Tapi kurasa semakin lama seorang perempuan menunggu datangnya anak, probability dia menjadi bitter tuh makin tinggi. Mungkin kalau mau ngasi tahu kehamilan, musti secara terpisah atau dengan hati-hati. But still, tell her. Kalo disembunyiin juga kan kesannya gimanaa gitu, mungkin malah bikin dia makin sedih.
Kami juga nggak bikin 'announcement' bahwa kami lagi expecting. Kami hanya inform via whatsapp aja, terutama supaya orang-orang terdekat kami yang juga lagi TTC bisa menerima kabar itu tanpa harus memaksakan senyum dan ngucapin selamat di depan kami, kasihan kan.
- Pas ada yang ngeluh mulu soal pregnancy symptoms-nya, aku mikir, "Jangan ngeluh deh! Banyak kali, perempuan yang siap gantiin lu sekarang juga!"
So no matter what, mending jangan ngeluh lah soal kehamilan di depan orang yang lagi TTC. Ngeluh aja sama yang udah jadi ibu, mereka pasti lebih simpatik pula karena pernah ngalamin.
Waktu aku hamil juga aku memang berusaha nggak ngeluh. Selain menjaga perasaan orang lain, aku juga pingin menikmati berkah Tuhan tersebut. Mual 8 bulan, sakit pinggang, dll ya kujalani aja, paling sambil bilang aja ke mama atau suami, "Eneg...pingin air jahe. Pegel...boleh tolong pijitin ga?" Manja dikit boleh lahh hihihi...

Walau hanya dalam intensitas yang minim, aku cukup kebayang perasaan perempuan yang lagi TTC dan disodori berita kehamilan orang lain secara berentetan. I know, I know, I didn't experience infertility and 6 months of waiting can be considered short, tapi sungguh aku kebayang kok.
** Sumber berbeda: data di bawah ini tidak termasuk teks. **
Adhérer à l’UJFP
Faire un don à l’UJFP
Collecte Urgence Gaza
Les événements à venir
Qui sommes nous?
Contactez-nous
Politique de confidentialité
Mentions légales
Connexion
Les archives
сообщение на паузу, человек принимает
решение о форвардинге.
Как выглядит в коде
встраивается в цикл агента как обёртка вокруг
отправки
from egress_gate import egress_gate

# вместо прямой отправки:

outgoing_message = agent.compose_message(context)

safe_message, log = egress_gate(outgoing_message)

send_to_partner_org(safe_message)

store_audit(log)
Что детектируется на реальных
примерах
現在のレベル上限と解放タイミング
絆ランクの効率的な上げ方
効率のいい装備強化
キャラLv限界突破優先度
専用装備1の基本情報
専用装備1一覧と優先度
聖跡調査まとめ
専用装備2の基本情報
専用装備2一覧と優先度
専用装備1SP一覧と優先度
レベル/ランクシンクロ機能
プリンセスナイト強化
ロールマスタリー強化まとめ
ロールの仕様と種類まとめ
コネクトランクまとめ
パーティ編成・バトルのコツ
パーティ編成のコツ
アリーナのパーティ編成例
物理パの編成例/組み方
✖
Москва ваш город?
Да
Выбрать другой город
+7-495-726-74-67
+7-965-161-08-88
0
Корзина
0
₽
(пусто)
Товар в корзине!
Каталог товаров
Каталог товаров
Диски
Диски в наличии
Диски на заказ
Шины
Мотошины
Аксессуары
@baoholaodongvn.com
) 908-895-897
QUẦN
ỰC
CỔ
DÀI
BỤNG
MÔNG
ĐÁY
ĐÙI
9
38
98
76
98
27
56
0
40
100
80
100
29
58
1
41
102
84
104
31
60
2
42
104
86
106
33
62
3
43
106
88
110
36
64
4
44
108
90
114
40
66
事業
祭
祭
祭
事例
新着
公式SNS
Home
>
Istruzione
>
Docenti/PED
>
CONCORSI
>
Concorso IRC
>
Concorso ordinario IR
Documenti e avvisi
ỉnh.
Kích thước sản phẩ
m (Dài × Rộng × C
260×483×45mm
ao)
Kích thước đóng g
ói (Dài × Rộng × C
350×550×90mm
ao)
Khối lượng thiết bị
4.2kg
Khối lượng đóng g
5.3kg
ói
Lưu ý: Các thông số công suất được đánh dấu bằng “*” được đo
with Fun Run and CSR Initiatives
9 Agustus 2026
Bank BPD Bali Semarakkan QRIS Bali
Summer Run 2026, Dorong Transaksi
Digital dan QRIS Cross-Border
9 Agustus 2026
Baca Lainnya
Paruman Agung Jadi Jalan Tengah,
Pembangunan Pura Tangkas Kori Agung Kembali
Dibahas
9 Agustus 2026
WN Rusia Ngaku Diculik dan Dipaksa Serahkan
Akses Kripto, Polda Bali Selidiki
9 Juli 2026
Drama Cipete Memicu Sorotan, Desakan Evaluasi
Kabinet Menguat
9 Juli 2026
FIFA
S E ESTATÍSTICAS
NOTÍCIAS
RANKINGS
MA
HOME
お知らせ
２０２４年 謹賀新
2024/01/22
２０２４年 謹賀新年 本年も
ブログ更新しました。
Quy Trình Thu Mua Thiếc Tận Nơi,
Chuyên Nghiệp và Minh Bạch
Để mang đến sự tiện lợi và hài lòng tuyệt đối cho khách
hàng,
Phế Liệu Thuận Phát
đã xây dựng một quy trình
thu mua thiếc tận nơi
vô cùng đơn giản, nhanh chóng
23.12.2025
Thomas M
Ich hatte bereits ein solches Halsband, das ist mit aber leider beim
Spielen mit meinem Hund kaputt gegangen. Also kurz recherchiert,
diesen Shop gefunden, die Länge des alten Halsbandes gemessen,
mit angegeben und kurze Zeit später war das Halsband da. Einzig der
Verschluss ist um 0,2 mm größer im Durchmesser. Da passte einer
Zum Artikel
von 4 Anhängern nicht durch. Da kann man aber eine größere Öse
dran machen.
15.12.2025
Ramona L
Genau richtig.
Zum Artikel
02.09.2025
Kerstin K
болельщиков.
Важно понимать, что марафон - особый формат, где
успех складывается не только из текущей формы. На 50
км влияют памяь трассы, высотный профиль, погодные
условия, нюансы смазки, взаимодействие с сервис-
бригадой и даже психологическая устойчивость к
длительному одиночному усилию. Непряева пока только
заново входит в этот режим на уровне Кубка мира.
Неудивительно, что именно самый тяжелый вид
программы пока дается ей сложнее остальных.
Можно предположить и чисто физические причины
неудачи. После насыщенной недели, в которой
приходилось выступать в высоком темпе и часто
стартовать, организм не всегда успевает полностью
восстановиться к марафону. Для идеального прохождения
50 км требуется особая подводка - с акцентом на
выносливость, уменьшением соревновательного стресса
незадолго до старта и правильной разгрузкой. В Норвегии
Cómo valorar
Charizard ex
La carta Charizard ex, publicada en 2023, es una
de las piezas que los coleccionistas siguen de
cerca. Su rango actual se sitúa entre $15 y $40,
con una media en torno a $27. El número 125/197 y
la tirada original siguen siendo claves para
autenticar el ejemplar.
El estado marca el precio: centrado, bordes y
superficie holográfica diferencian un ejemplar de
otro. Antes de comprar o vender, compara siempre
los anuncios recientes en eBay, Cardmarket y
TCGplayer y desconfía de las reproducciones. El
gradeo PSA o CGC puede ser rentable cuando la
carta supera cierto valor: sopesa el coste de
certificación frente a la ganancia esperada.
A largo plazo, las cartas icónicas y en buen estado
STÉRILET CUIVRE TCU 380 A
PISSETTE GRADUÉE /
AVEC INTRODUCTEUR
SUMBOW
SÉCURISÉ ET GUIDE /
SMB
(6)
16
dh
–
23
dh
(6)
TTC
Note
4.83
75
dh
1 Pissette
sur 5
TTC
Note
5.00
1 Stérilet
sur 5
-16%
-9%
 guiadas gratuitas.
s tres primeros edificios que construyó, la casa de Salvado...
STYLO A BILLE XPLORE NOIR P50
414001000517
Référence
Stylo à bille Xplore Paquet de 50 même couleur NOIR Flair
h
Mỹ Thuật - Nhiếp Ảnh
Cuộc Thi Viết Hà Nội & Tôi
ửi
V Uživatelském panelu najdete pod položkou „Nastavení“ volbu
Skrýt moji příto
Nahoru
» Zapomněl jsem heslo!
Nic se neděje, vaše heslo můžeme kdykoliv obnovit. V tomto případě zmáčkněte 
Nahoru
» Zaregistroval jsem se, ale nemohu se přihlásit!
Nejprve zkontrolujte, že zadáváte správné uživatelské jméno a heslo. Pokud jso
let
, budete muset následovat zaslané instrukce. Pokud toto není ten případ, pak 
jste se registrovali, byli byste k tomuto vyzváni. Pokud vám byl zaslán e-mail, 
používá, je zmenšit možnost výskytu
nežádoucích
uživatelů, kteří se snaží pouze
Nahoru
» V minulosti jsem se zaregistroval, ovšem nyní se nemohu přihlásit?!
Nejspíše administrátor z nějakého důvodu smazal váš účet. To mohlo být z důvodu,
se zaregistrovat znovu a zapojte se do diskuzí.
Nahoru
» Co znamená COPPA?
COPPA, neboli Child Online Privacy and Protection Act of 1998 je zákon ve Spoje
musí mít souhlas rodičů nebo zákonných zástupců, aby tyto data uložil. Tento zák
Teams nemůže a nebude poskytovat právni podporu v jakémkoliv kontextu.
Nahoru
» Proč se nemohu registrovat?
Ketika aku hamil dan melahirkan, aku cukup ngerti ketika beberapa orang tampak 'menghindar' dari kami. Aku pingin bilang sama mereka: "It's totally acceptable to be jealous when other women get pregnant and you don't, especially after you've tried everything. I hope you won't be bitter about it. And I sincerely wish you to experience healthy pregnancy and joyful parenthood, as you deserve."

Semoga kehamilan nggak membuat kita kehilangan relationship lain yang berharga dengan perempuan-perempuan terpenting dalam hidup kita yaa. Semoga di balik euforia kebahagiaan kita, kita masih bisa hati-hati ngejaga perasaan mereka. Dan semogaaaa semua perempuan yang sedang berusaha untuk hamil (atau memiliki anak) pun dikabulkan doanya!